The proposal anticipates that after the reforms, the DAO's annual revenue could reach about $1.22 million, which is more than four times the current $290,000.

Those Who Want to Leave Can Destroy BAL for Stablecoins at $0.16 Each

The treasury will also allocate 35% of its assets (approximately $3.6 million) as a dedicated pool, not to actively buy BAL from the secondary market, but to open a "burn for stablecoin" channel: BAL holders can voluntarily send tokens into smart contracts for destruction, receiving an equivalent stablecoin at NAV price (net asset value, approximately $0.16 each).

The window will open 12 months after the proposal is passed, lasting for 12 weeks, where any unused stablecoins will revert back to the treasury after the window closes. The 12-month waiting period is designed to allow veBAL holders, who gradually unlock, to participate.

As of the time of writing, the price of BAL is $0.1548, below the NAV price. Providing an exit at NAV price gives those wanting to leave a more dignified option than a secondary market sell-off.

If this channel is fully utilized, approximately 22.7 million BAL will be destroyed, accounting for about 35% of the circulating supply, which is six times the current annual inflation release.

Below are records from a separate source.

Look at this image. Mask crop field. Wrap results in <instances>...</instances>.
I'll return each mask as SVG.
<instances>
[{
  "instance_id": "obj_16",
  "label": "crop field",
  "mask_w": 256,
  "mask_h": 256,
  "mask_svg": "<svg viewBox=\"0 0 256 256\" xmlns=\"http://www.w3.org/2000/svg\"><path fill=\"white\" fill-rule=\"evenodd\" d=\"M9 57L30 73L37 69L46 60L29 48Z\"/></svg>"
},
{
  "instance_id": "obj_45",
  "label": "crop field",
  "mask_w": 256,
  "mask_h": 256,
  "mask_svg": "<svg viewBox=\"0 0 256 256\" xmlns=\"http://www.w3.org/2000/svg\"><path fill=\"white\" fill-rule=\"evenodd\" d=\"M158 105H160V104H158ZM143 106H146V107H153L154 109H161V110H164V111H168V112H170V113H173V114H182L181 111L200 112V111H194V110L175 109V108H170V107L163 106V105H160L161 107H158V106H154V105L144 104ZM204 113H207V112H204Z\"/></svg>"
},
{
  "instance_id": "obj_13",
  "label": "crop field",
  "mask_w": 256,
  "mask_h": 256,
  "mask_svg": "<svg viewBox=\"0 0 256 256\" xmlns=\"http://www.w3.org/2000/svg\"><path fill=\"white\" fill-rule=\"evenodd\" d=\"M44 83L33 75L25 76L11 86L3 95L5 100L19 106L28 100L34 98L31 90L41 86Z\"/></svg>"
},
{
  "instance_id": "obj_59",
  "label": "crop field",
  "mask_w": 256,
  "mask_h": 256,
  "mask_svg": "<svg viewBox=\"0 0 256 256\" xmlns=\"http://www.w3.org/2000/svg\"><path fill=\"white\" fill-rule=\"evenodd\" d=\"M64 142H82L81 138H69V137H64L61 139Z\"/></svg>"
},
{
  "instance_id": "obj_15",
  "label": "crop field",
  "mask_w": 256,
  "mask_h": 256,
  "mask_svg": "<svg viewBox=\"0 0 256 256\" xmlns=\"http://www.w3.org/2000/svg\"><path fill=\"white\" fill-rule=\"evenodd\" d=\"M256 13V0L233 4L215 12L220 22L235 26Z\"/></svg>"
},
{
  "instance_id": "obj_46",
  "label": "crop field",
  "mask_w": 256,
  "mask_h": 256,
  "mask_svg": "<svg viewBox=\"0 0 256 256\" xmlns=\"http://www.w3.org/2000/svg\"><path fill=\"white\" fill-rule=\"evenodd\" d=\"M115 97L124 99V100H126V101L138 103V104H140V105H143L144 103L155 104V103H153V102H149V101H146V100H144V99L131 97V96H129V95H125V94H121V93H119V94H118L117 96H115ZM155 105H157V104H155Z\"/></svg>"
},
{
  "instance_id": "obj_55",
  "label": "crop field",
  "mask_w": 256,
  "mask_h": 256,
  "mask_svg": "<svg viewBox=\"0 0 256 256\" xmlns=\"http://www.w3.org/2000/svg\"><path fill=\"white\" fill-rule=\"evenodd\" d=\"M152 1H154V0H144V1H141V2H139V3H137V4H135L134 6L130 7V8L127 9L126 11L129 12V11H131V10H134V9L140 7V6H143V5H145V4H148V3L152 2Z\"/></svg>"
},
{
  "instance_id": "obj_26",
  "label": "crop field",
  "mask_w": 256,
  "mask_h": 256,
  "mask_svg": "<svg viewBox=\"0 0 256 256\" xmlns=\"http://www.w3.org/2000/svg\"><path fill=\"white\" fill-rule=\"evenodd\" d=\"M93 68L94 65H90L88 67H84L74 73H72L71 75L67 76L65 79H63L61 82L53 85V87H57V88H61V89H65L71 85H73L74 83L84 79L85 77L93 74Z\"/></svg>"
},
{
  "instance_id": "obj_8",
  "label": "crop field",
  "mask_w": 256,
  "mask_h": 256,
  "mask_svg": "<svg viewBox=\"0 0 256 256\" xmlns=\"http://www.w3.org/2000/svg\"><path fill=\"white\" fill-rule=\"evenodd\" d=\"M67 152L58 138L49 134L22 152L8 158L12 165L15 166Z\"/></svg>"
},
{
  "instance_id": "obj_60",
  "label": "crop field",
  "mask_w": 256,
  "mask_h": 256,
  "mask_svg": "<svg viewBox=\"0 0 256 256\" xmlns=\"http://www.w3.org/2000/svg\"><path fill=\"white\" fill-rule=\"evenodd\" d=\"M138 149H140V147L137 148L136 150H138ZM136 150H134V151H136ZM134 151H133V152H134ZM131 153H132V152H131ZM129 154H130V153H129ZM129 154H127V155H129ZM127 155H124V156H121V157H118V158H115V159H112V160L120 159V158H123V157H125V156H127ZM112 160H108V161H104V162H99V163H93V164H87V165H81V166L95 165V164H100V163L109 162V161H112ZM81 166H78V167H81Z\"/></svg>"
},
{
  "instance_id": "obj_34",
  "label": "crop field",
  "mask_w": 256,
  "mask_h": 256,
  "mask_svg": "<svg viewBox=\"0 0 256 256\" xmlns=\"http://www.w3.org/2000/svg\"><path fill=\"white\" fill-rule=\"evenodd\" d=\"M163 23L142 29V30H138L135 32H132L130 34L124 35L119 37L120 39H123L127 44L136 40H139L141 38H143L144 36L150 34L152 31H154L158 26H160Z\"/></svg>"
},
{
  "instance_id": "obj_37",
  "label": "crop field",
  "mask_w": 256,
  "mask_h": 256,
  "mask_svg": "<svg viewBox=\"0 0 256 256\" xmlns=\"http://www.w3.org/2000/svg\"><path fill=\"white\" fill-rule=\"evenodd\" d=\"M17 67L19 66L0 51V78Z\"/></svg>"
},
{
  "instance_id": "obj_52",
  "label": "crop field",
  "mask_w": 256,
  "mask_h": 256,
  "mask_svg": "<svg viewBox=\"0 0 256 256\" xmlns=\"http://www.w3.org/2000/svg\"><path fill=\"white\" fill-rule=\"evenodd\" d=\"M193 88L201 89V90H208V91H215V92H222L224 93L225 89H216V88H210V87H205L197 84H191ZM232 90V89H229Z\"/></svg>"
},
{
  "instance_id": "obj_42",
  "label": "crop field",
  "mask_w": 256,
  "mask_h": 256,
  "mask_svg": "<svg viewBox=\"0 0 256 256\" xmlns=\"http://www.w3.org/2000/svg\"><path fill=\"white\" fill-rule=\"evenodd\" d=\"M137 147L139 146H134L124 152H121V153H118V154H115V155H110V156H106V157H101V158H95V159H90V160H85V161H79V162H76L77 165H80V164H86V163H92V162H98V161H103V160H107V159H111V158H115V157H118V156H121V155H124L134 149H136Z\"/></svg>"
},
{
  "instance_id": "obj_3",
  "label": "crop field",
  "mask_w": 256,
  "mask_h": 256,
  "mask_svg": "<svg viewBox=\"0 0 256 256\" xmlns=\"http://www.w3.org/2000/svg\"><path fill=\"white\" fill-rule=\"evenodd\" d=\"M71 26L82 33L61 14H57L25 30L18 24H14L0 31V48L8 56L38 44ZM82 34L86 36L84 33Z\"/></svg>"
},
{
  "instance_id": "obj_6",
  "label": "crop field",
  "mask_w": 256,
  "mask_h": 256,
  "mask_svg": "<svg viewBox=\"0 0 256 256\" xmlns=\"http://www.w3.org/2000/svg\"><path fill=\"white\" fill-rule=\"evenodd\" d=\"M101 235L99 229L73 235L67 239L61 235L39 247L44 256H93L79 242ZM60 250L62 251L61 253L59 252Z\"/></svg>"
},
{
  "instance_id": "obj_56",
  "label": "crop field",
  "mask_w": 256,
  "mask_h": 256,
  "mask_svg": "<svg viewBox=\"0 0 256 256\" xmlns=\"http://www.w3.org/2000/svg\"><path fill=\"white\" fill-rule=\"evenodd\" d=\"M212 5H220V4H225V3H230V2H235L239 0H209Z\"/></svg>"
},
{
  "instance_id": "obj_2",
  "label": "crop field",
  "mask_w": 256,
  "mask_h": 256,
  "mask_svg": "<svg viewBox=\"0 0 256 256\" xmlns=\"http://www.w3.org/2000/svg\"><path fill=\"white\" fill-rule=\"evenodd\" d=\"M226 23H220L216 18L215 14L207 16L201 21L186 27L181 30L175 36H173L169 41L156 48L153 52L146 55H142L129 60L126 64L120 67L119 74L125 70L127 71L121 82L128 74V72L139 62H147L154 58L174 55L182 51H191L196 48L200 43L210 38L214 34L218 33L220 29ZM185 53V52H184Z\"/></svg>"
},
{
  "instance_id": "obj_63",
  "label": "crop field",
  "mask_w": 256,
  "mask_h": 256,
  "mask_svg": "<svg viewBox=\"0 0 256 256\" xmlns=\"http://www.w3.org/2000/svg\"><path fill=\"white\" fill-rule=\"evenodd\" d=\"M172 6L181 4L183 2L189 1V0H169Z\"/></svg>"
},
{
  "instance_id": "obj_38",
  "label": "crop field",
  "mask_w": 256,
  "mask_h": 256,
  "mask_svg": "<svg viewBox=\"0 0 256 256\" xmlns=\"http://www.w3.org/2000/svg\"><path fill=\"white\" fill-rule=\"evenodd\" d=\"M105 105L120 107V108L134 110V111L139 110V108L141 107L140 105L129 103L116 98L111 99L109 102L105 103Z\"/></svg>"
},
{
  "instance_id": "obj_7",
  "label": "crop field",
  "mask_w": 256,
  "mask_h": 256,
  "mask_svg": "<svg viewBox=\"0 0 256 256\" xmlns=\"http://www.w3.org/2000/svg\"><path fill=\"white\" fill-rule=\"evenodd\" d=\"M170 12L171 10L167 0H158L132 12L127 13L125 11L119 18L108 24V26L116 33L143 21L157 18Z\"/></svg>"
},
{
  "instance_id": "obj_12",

9-Year "Runway": Is It Enough?

If both proposals pass, the financial model calculated by the team is as follows:

DAO annual revenue of about $1.22 million (assuming the V3 fee reduction leads to an increase in organic TVL), annual operational expenditure of $1.9 million, buyback expenditure of about $3.6 million, plus $500,000 for veBAL compensation.

After completing the buyback and compensation, the treasury will still have about $6.2 million left, and the annual funding gap will shrink from about $2.6 million to $700,000, theoretically extending the survival cycle to nearly 9 years.

For a DeFi protocol, 9 years is sufficient to traverse a full industry cycle.

However, this model is based on optimistic assumptions: the reduction of V3 protocol commission does indeed stimulate more organic TVL; the downsized team can effectively support the protocol's daily operations, security maintenance, and other business; core products (especially reCLAMM) can successfully attract the market again after repairs.

If any one link falls below expectations, the 9-year survival cycle will rapidly shorten. The team has made it clear that if the DAO's monthly income falls below $60,000 for three consecutive months, they must submit a revised plan to the community.

For Balancer, this is an almost all-or-nothing reform. Abandoning the once-proud veBAL mechanism and the complex multi-party revenue-sharing structure, they are returning to a fundamentally streamlined approach: allowing real trading fees to drive the protocol's survival, rather than relying on newly minted tokens to maintain a false prosperity.

Whether this drastic reform will be effective ultimately rests with the market and time; we await to observe the long-term results.